The door creaked behind him. He froze, but it was only the wind from the old ventilation shaft.

Isaac copied the file to a data-chip and pocketed it. “Let’s see how the Syndicate defines miracles.”

Before he left, the monitors flickered, static crawling across the frames. For half a heartbeat, golden light rippled through every screen, pulsing in sync with his own.

He backed away slowly, whispering, “What the hell?”

The lights steadied. Only silence answered. By morning, the rain had washed the city clean. The courtyard outside Salt Lake General smelled of wet concrete and ozone.

Rick walked among blooming patients and interns sipping coffee, nodding at him with mixed awe and unease.

One elderly patient stopped him. “Doctor Franklin, thank you for saving that child. We needed hope.”

Rick smiled faintly. “Hope’s contagious, ma’am. Be careful with it.”

When she left, he spotted Isaac across the garden path. The senior apprentice’s face was unreadable; he offered a stiff nod.

Rick returned it, sensing something brittle behind the politeness. A strange hum prickled beneath his skin, the rune answering a vibration in the air, too faint for anyone else to feel.

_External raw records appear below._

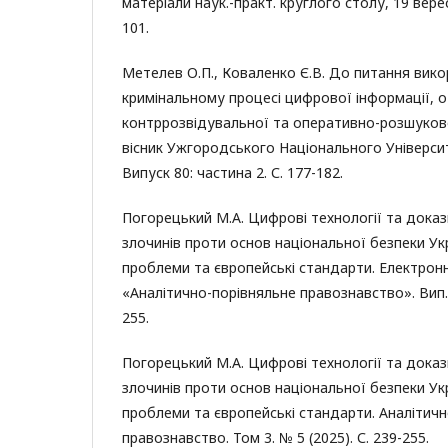
матеріали наук.-практ. круглого столу, 19 вересн
101.
Метелев О.П., Коваленко Є.В. До питання вико
кримінальному процесі цифрової інформації, о
контррозвідувальної та оперативно-розшуково
вісник Ужгородського Національного Університ
Випуск 80: частина 2. С. 177-182.
Погорецький М.А. Цифрові технології та доказ
злочинів проти основ національної безпеки Ук
проблеми та європейські стандарти. Електрон
«Аналітично-порівняльне правознавство». Вип. №
255.
Погорецький М.А. Цифрові технології та доказ
злочинів проти основ національної безпеки Ук
проблеми та європейські стандарти. Аналітич
правознавство. Том 3. № 5 (2025). С. 239-255.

He flexed his wrist. The glow pulsed once, then settled. The city itself seemed to inhale.

From an office window above, Yuren Sun watched, one hand on the glass. His reflection looked older than it had the night before.

For a long moment, mentor and student shared the same sunrise, one heavy with warning, the other with quiet defiance.

Rick exhaled, unaware the rhythm in his veins had begun syncing with something deeper beneath the hospital foundations.